### WHAT NEEDS TO BE DONE
Reproduce the records precisely. Every line should be included.

### SOURCE MATERIAL
══════════
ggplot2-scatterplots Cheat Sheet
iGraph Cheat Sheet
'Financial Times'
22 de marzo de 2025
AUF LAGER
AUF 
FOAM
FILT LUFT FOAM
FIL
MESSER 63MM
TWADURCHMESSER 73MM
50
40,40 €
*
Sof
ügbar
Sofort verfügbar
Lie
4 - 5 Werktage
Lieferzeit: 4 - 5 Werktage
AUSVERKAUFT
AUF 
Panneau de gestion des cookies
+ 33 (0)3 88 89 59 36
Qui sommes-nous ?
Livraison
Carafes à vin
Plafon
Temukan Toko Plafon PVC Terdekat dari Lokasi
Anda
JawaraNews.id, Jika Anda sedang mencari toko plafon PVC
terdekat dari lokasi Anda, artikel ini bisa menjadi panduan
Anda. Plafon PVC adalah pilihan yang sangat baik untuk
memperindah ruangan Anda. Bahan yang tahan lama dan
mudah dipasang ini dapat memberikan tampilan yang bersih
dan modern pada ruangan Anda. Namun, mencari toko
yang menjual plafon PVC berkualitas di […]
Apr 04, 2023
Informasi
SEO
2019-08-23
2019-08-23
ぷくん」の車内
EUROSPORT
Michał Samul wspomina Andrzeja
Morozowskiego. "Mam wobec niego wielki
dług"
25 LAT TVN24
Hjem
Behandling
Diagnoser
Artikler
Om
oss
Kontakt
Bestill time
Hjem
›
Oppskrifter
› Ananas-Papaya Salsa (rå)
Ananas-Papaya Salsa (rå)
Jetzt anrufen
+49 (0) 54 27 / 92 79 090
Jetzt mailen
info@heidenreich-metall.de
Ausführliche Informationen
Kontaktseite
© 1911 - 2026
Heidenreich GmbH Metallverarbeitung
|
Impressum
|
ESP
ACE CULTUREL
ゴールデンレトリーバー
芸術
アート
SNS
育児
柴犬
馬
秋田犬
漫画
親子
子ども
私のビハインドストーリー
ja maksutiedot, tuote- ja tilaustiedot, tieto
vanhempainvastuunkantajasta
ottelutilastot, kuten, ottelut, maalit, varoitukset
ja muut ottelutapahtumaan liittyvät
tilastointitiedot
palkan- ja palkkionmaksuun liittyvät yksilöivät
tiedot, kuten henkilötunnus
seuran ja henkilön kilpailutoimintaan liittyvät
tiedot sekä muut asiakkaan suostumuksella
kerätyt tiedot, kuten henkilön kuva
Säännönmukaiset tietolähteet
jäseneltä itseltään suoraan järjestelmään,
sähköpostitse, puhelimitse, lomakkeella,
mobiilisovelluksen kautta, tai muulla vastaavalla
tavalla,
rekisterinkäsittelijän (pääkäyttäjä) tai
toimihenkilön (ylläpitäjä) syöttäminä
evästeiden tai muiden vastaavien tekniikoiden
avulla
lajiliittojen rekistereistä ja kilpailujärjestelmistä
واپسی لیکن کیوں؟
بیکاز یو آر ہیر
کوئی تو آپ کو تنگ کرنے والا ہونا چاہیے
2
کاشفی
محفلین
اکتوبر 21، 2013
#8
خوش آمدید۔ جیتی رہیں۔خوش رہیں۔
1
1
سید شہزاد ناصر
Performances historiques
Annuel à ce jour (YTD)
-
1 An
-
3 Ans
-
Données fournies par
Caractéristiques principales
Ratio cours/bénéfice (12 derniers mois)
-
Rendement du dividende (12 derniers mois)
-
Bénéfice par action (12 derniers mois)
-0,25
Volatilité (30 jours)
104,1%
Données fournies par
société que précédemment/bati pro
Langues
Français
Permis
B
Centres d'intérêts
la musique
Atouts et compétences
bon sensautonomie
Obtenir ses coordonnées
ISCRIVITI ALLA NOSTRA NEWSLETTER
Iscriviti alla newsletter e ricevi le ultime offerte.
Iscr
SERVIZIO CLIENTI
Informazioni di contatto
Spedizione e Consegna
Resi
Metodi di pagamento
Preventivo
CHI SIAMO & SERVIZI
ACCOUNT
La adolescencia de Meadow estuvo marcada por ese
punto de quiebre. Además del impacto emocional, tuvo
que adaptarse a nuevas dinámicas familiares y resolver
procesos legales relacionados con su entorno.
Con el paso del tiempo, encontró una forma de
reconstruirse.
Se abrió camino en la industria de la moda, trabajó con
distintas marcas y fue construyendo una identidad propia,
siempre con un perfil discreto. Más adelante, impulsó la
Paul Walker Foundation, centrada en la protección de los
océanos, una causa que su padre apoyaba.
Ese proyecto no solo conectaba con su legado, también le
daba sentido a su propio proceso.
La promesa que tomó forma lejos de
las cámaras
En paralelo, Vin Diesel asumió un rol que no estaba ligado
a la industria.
══════════
### EXERCISE RESULT
ggplot2-scatterplots Cheat Sheet
iGraph Cheat Sheet
'Financial Times'
22 de marzo de 2025
AUF LAGER
AUF 
FOAM
FILT LUFT FOAM
FIL
MESSER 63MM
TWADURCHMESSER 73MM
50
40,40 €
*
Sof
ügbar
Sofort verfügbar
Lie
4 - 5 Werktage
Lieferzeit: 4 - 5 Werktage
AUSVERKAUFT
AUF 
Panneau de gestion des cookies
+ 33 (0)3 88 89 59 36
Qui sommes-nous ?
Livraison
Carafes à vin
Plafon
Temukan Toko Plafon PVC Terdekat dari Lokasi
Anda
JawaraNews.id, Jika Anda sedang mencari toko plafon PVC
terdekat dari lokasi Anda, artikel ini bisa menjadi panduan
Anda. Plafon PVC adalah pilihan yang sangat baik untuk
memperindah ruangan Anda. Bahan yang tahan lama dan
mudah dipasang ini dapat memberikan tampilan yang bersih
dan modern pada ruangan Anda. Namun, mencari toko
yang menjual plafon PVC berkualitas di […]
Apr 04, 2023
Informasi
SEO
2019-08-23
2019-08-23
ぷくん」の車内
EUROSPORT
Michał Samul wspomina Andrzeja
Morozowskiego. "Mam wobec niego wielki
dług"
25 LAT TVN24
Hjem
Behandling
Diagnoser
Artikler
Om
oss
Kontakt
Bestill time
Hjem
›
Oppskrifter
› Ananas-Papaya Salsa (rå)
Ananas-Papaya Salsa (rå)
Jetzt anrufen
+49 (0) 54 27 / 92 79 090
Jetzt mailen
info@heidenreich-metall.de
Ausführliche Informationen
Kontaktseite
© 1911 - 2026
Heidenreich GmbH Metallverarbeitung
|
Impressum
|
ESP
ACE CULTUREL
ゴールデンレトリーバー
芸術
アート
SNS
育児
柴犬
馬
秋田犬
漫画
親子
子ども
私のビハインドストーリー
ja maksutiedot, tuote- ja tilaustiedot, tieto
vanhempainvastuunkantajasta
ottelutilastot, kuten, ottelut, maalit, varoitukset
ja muut ottelutapahtumaan liittyvät
tilastointitiedot
palkan- ja palkkionmaksuun liittyvät yksilöivät
tiedot, kuten henkilötunnus
seuran ja henkilön kilpailutoimintaan liittyvät
tiedot sekä muut asiakkaan suostumuksella
kerätyt tiedot, kuten henkilön kuva
Säännönmukaiset tietolähteet
jäseneltä itseltään suoraan järjestelmään,
sähköpostitse, puhelimitse, lomakkeella,
mobiilisovelluksen kautta, tai muulla vastaavalla
tavalla,
rekisterinkäsittelijän (pääkäyttäjä) tai
toimihenkilön (ylläpitäjä) syöttäminä
evästeiden tai muiden vastaavien tekniikoiden
avulla
lajiliittojen rekistereistä ja kilpailujärjestelmistä
واپسی لیکن کیوں؟
بیکاز یو آر ہیر
کوئی تو آپ کو تنگ کرنے والا ہونا چاہیے
2
کاشفی
محفلین
اکتوبر 21، 2013
#8
خوش آمدید۔ جیتی رہیں۔خوش رہیں۔
1
1
سید شہزاد ناصر
Performances historiques
Annuel à ce jour (YTD)
-
1 An
-
3 Ans
-
Données fournies par
Caractéristiques principales
Ratio cours/bénéfice (12 derniers mois)
-
Rendement du dividende (12 derniers mois)
-
Bénéfice par action (12 derniers mois)
-0,25
Volatilité (30 jours)
104,1%
Données fournies par
société que précédemment/bati pro
Langues
Français
Permis
B
Centres d'intérêts
la musique
Atouts et compétences
bon sensautonomie
Obtenir ses coordonnées
ISCRIVITI ALLA NOSTRA NEWSLETTER
Iscriviti alla newsletter e ricevi le ultime offerte.
Iscr
SERVIZIO CLIENTI
Informazioni di contatto
Spedizione e Consegna
Resi
Metodi di pagamento
Preventivo
CHI SIAMO & SERVIZI
ACCOUNT
La adolescencia de Meadow estuvo marcada por ese
punto de quiebre. Además del impacto emocional, tuvo
que adaptarse a nuevas dinámicas familiares y resolver
procesos legales relacionados con su entorno.
Con el paso del tiempo, encontró una forma de
reconstruirse.
Se abrió camino en la industria de la moda, trabajó con
distintas marcas y fue construyendo una identidad propia,
siempre con un perfil discreto. Más adelante, impulsó la
Paul Walker Foundation, centrada en la protección de los
océanos, una causa que su padre apoyaba.
Ese proyecto no solo conectaba con su legado, también le
daba sentido a su propio proceso.
La promesa que tomó forma lejos de
las cámaras
En paralelo, Vin Diesel asumió un rol que no estaba ligado
a la industria.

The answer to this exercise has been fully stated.